[Records contained in a dataset]
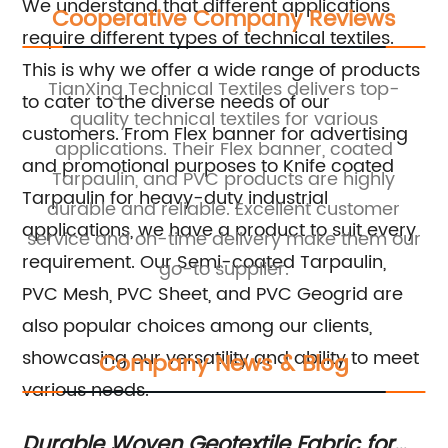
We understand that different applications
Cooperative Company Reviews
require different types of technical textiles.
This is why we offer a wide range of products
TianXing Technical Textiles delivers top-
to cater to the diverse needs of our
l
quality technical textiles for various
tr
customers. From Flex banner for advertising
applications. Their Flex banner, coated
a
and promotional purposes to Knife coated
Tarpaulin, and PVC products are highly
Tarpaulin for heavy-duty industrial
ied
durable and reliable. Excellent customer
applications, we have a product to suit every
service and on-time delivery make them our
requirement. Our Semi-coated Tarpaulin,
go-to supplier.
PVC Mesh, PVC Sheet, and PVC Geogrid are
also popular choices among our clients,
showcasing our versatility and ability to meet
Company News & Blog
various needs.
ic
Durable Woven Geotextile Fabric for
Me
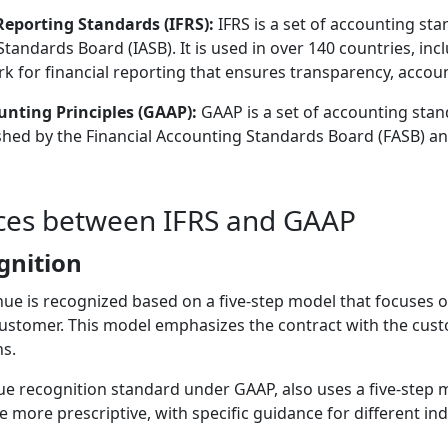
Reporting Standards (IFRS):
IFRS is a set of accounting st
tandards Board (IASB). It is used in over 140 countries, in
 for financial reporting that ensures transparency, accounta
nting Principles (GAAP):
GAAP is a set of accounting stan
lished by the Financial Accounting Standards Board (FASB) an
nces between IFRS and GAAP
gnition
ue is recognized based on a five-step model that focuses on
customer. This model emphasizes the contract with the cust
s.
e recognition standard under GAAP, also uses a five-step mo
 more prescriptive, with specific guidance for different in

--

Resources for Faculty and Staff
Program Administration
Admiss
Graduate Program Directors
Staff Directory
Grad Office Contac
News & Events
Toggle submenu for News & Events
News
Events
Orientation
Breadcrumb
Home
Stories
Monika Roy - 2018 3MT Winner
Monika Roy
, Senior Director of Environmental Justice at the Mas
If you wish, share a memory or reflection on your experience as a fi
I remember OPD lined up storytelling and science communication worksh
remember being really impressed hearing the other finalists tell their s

==

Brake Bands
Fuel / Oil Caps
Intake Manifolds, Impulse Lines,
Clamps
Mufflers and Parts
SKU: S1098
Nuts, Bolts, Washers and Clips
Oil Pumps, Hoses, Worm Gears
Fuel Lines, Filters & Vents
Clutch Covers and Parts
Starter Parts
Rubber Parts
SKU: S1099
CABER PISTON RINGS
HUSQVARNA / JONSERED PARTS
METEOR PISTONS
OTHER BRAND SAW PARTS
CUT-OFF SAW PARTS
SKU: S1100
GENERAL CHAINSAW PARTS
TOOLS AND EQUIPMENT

- WHAT YOU SHOULD DO: Copy all lines from the data above that contain the word "remember".

- SOLUTION TO THIS TASK:
I remember OPD lined up storytelling and science communication worksh
remember being really impressed hearing the other finalists tell their s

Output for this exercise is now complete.